Exercise prompt
Rewrite the records below, changing every "chart" to "graph" and leaving the rest unchanged.

Dataset entries:
· · · ·
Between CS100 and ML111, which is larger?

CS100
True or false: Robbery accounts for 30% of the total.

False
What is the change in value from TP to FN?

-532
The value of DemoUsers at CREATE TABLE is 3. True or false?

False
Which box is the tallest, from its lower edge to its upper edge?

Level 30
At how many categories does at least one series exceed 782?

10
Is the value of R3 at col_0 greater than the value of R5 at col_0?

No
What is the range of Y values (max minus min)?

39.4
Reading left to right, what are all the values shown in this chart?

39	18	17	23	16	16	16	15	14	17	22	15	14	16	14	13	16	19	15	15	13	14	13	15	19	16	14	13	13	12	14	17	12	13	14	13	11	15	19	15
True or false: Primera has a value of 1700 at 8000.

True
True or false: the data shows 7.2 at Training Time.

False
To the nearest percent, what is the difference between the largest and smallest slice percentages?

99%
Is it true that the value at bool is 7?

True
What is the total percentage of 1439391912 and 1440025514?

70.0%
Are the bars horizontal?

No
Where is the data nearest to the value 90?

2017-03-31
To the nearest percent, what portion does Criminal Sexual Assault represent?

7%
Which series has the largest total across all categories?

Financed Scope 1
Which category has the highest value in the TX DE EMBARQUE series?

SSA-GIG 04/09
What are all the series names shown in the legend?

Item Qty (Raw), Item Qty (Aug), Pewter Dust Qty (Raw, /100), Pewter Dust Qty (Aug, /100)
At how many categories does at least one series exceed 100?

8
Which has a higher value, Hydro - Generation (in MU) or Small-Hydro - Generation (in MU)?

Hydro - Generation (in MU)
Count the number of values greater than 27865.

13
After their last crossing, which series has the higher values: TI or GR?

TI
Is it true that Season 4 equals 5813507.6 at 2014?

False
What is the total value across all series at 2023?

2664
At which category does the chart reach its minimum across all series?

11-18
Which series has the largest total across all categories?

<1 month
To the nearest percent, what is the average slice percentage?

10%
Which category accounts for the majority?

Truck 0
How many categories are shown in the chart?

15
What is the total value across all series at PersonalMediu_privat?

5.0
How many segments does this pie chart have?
· · · ·
Finished task
Between CS100 and ML111, which is larger?

CS100
True or false: Robbery accounts for 30% of the total.

False
What is the change in value from TP to FN?

-532
The value of DemoUsers at CREATE TABLE is 3. True or false?

False
Which box is the tallest, from its lower edge to its upper edge?

Level 30
At how many categories does at least one series exceed 782?

10
Is the value of R3 at col_0 greater than the value of R5 at col_0?

No
What is the range of Y values (max minus min)?

39.4
Reading left to right, what are all the values shown in this graph?

39	18	17	23	16	16	16	15	14	17	22	15	14	16	14	13	16	19	15	15	13	14	13	15	19	16	14	13	13	12	14	17	12	13	14	13	11	15	19	15
True or false: Primera has a value of 1700 at 8000.

True
True or false: the data shows 7.2 at Training Time.

False
To the nearest percent, what is the difference between the largest and smallest slice percentages?

99%
Is it true that the value at bool is 7?

True
What is the total percentage of 1439391912 and 1440025514?

70.0%
Are the bars horizontal?

No
Where is the data nearest to the value 90?

2017-03-31
To the nearest percent, what portion does Criminal Sexual Assault represent?

7%
Which series has the largest total across all categories?

Financed Scope 1
Which category has the highest value in the TX DE EMBARQUE series?

SSA-GIG 04/09
What are all the series names shown in the legend?

Item Qty (Raw), Item Qty (Aug), Pewter Dust Qty (Raw, /100), Pewter Dust Qty (Aug, /100)
At how many categories does at least one series exceed 100?

8
Which has a higher value, Hydro - Generation (in MU) or Small-Hydro - Generation (in MU)?

Hydro - Generation (in MU)
Count the number of values greater than 27865.

13
After their last crossing, which series has the higher values: TI or GR?

TI
Is it true that Season 4 equals 5813507.6 at 2014?

False
What is the total value across all series at 2023?

2664
At which category does the graph reach its minimum across all series?

11-18
Which series has the largest total across all categories?

<1 month
To the nearest percent, what is the average slice percentage?

10%
Which category accounts for the majority?

Truck 0
How many categories are shown in the graph?

15
What is the total value across all series at PersonalMediu_privat?

5.0
How many segments does this pie graph have?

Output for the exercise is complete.